In a study of familial conotruncal defects, Wilson et al.30 found a microdeletion at 22q11.2 in the five families studied, all of which had at least one member with TOF or TOF/PA. However, in a study of familial nonsyndromic conotruncal defects by Debrus et al.,31 TOF was present in 13 of 16 families studied. None of these individuals in Debrus’ report were found to have a microdeletion at the 22q11.2 locus by FISH analysis. Digilio et al.32 found that 10.3% of patients with TOF who did not carry the 22q11.2 microdeletion had first-degree relatives with congenital heart disease, a figure almost identical to our findings. From our report and those of Debrus et al. and of Digilio et al., it is clear that there are many instances of familial tetralogy of Fallot in which the 22q11.2 microdeletions encompassing N25 and or TUPLE1 is not the mechanism of inheritance. One possibility that cannot be excluded in the present study is the existence of loci within 22q11.2 other than D22S75 and TUPLE1 that can influence the development of the relevant cardiac malformations. Recent case reports by Rauch et al.33 and Saittaa et al.34 suggest that the existence of such loci distal to TUPLE1 (and outside the commonly deleted region in DG and VCF syndromes) cannot be excluded.
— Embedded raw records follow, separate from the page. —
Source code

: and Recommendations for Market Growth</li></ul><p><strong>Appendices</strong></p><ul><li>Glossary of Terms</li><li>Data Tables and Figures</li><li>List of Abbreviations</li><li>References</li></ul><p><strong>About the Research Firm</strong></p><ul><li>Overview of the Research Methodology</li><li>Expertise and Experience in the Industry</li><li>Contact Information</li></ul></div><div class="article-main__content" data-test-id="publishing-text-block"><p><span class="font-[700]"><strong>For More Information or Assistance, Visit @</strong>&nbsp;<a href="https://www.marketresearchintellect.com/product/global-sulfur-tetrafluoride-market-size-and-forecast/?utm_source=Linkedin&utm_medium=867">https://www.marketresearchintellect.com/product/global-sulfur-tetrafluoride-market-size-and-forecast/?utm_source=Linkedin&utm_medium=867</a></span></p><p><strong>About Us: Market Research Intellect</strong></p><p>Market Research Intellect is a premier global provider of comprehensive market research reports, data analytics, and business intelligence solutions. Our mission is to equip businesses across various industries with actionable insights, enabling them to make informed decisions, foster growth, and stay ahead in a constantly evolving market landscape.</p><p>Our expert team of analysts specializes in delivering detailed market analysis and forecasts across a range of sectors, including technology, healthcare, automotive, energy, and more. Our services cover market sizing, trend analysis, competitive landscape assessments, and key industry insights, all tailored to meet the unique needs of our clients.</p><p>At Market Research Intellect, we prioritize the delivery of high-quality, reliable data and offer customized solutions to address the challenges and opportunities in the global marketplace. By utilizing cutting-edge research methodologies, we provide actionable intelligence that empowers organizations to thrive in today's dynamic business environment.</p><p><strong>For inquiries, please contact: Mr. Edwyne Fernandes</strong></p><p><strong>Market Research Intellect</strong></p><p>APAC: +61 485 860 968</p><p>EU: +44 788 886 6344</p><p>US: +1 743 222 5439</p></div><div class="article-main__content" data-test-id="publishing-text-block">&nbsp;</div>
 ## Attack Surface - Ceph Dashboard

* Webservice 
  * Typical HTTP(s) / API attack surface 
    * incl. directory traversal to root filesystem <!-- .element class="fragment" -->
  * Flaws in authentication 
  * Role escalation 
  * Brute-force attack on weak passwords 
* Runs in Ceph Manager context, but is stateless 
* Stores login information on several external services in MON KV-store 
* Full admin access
The incidence of cardiac malformations in the offspring of our group of long-term survivors after a corrective operation for TOF is not significantly different than in previous reports.35 Our data do not suggest that operative correction has allowed a significantly greater portion of patients with TOF and a 22q11.2 microdeletions involving TUPLE1 or N25 to reach child-bearing age.

CONCLUSION

The incidence a 22q11.2 microdeletion appears to be lower in long-term operative survivors than in infants and children with tetralogy of Fallot. The incidence of a 22q11.2 microdeletion may be lower in adult patients after correction of TOF due to attrition related to both the extracardiac and cardiac effects of this microdeletion. Although the incidence of a deletion as detected by current FISH technology is lower in long-term operative survivors, the presence of this deletion has significant implications for both clinical management and genetic counseling. Screening for a 22q11.2 microdeletion should be considered in adult patients after operative correction of TOF, particularly in the setting of familial congenital cardiac malformations. The absence of this microdeletion does not exclude the possibility that the offspring of adult patients with TOF will have a congenital cardiac malformation.